Fine, you need to grab your drinks there, wander somewhere else, and only go back for refills. A bad band ruins the whole experience, at least for me, free drinks or not.
This, right here, is why I miss this place. CharlesJohnson, if I didn't already have a baby I'd ask you if I could have yours!
Okay, new rule: When somebody posts a picture of a fat person dancing DO NOT QUOTE IT OVER AND OVER I SAW IT ONCE I DON'T WANNA SEE IT 17 MORE TIMES
Just ask freecorps to show you his flamy underpants. They're his Saturday night special. Woo! And its no nay never, right uo your kilt!
A guy just brought over a pot of chili he made. His secret ingredient was chocolate chips. In chili. Surprisingly, it wasn't to bad. I ate 2 bowls of the chocolate/chili concotion smothered with sour cream. I've cooked up some fucked up shit when drunk/high, but adding chocolate to chili has never crossed my mind.
EH?? She's like Dianna Rigg kicking that high. Baker's chocolate can go in anything stew like. I've thrown it in my beef carbonade. Not bad, it's like using a spice.
I'm intrigued. I like chocolate and I like chili, but I would never ruin one by mixing it with the other.

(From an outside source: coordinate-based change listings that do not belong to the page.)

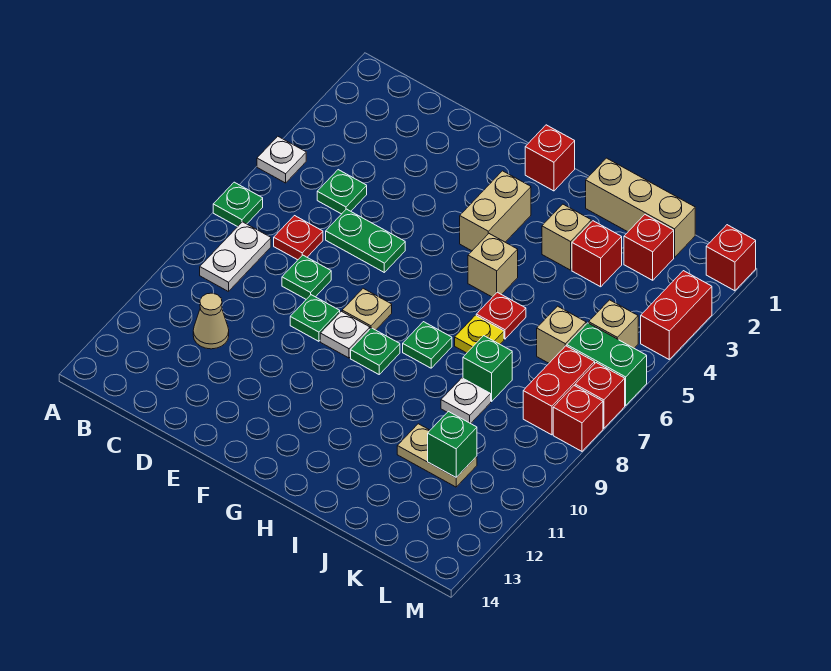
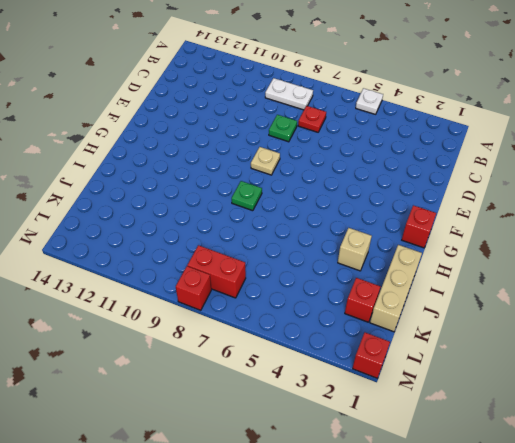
none -> green plate A7 level 1
none -> green plate C5 level 1
none -> tan cone C11 level 1
none -> green plate D6:E6 level 1

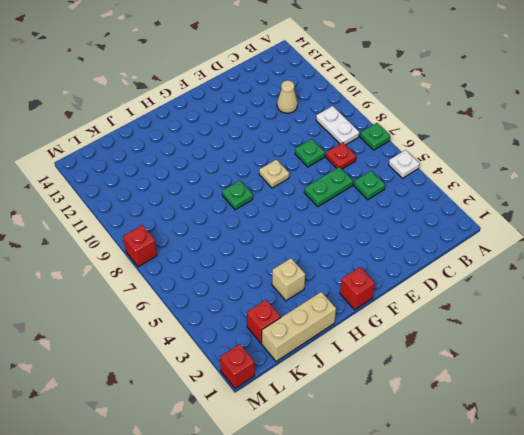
none -> green plate E9 level 1
none -> white plate F9 level 1
none -> tan brick G3:G4 level 1
none -> green plate G9 level 1

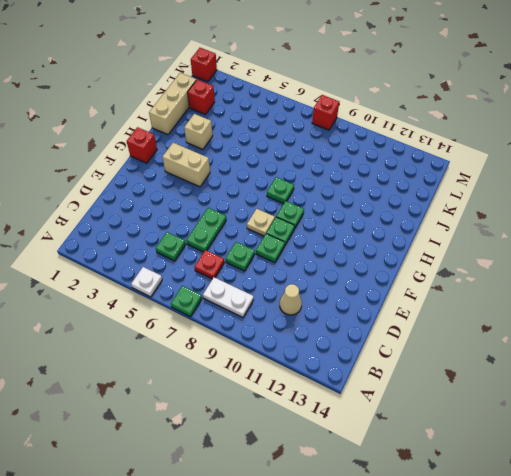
green plate F9 level 1 -> white plate F9 level 1
none -> tan brick H5 level 1
none -> red plate I6 level 1
none -> yellow plate I7 level 1
none -> red brick J3 level 1

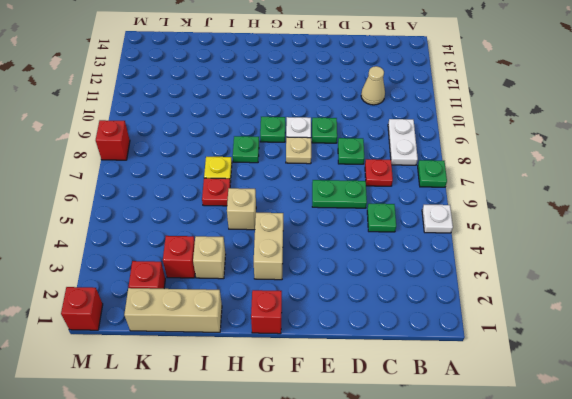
none -> green brick J8 level 1
none -> white plate J9 level 1
none -> tan plate J11:K11 level 1
none -> tan brick K6 level 1

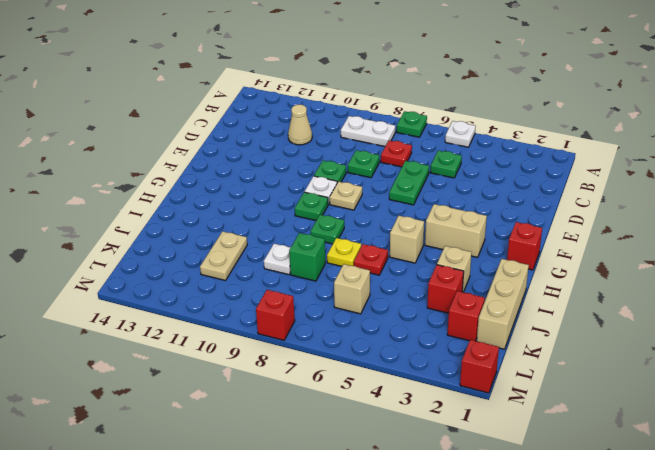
none -> tan brick L5 level 1
none -> green brick L6:M6 level 1
none -> red brick L7:L8 level 1
none -> red brick M3:M4 level 1

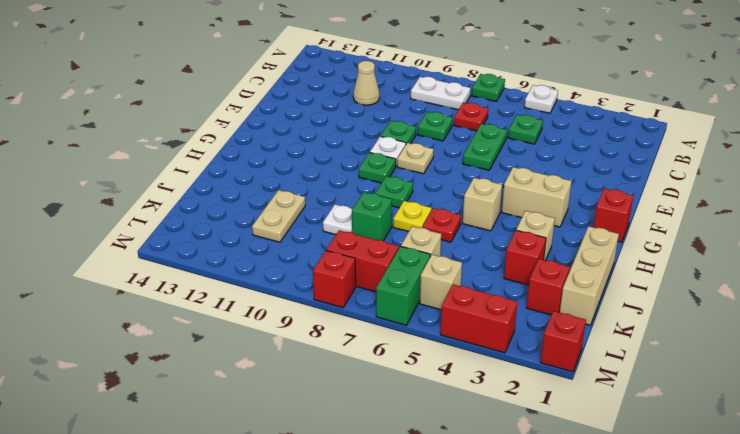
none -> red brick M7 level 1
none -> green brick K11 level 2

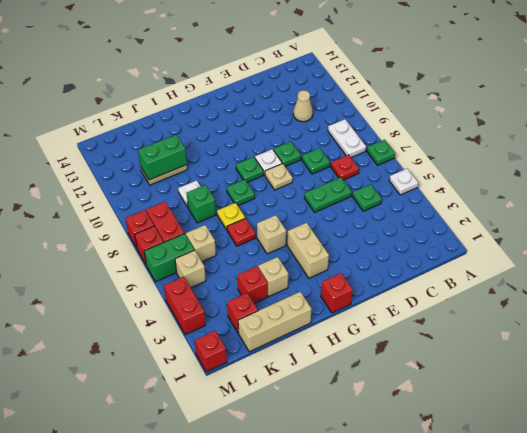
green brick J11:K11 level 2 -> green brick K11 level 2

http://www.lindt.com/ca/swf/eng/products/bars/filled-chocolate/creation-70-cherry-chili/ Thank me later. So good. God dammit why didn't I take tomorrow off from church?

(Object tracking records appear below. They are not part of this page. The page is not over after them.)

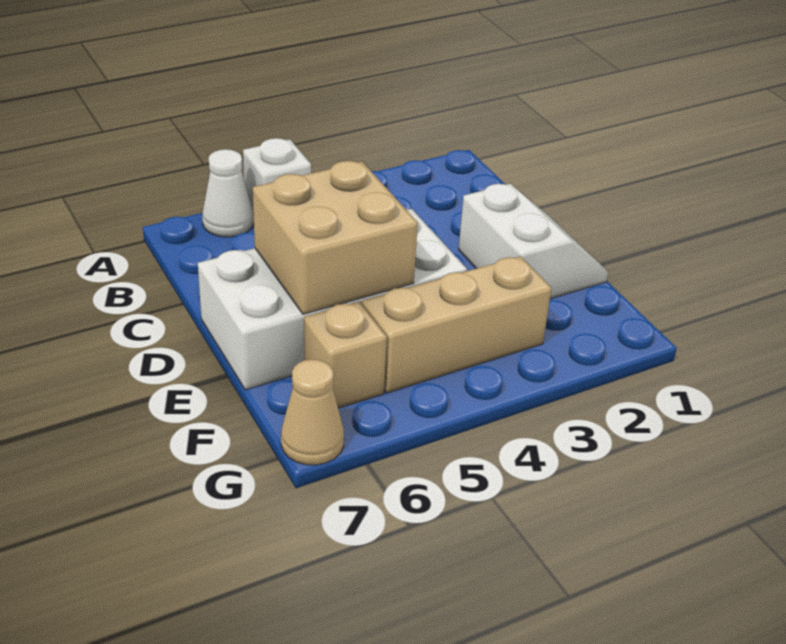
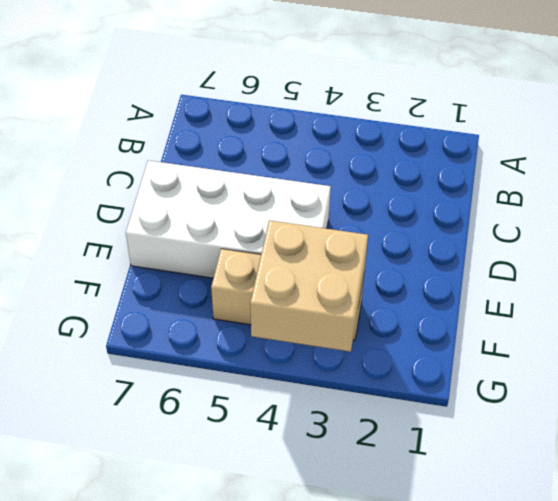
tan brick F3:G4 level 2 -> tan brick D5:E6 level 2
none -> white brick A5 level 1
none -> white cone A6 level 1

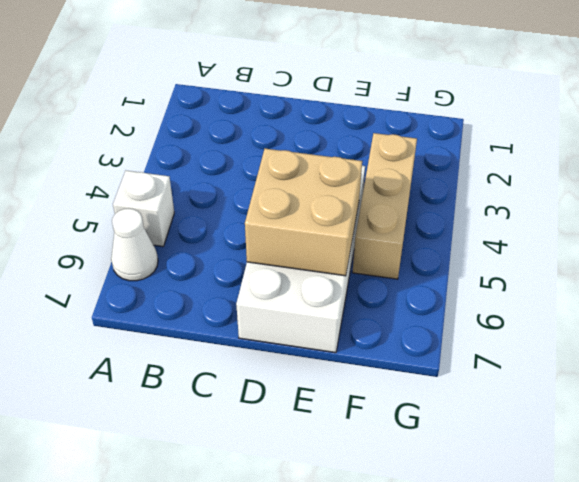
none -> white slope D1:E2 level 1 top 2
none -> tan brick F6 level 1

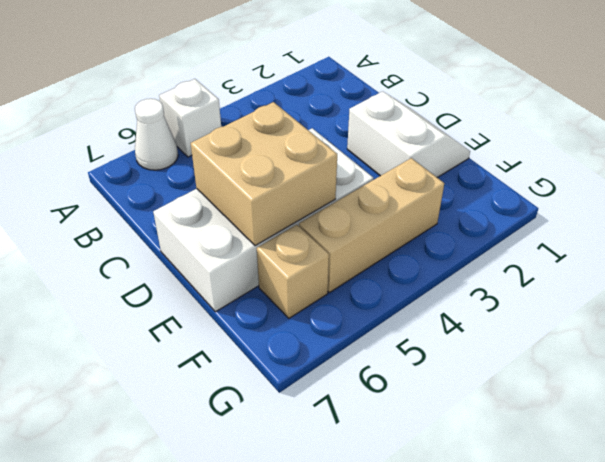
none -> tan cone G7 level 1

Can you do that? Like you call your pastor: *cough cough* "Sorry I can't make it today. I think I caught the bug that's going around."
Do you know how hard it is to clean vomit from between the keys of a pipe organ? Also, will you be singing this tomorrow? Goddammit. Now I can't stop laughing.
The same can be said about vomit..."I like beer and I like pasta", but when you combine the two in the same evening in excess you end up with a big fucking mess on your floor that you might regret. And if anyone else posts a video of a fat person dancing I'll go shoot a duck. A quacking, headed south, leave me alone duck. You don't want to be responsible for a dead duck do you?
So am I the only person who when jerking off doesn't think about the person they are currently having sex with? I'll think about girls I've been with in the past but never my current girl friend. Not sure if it's weird or not.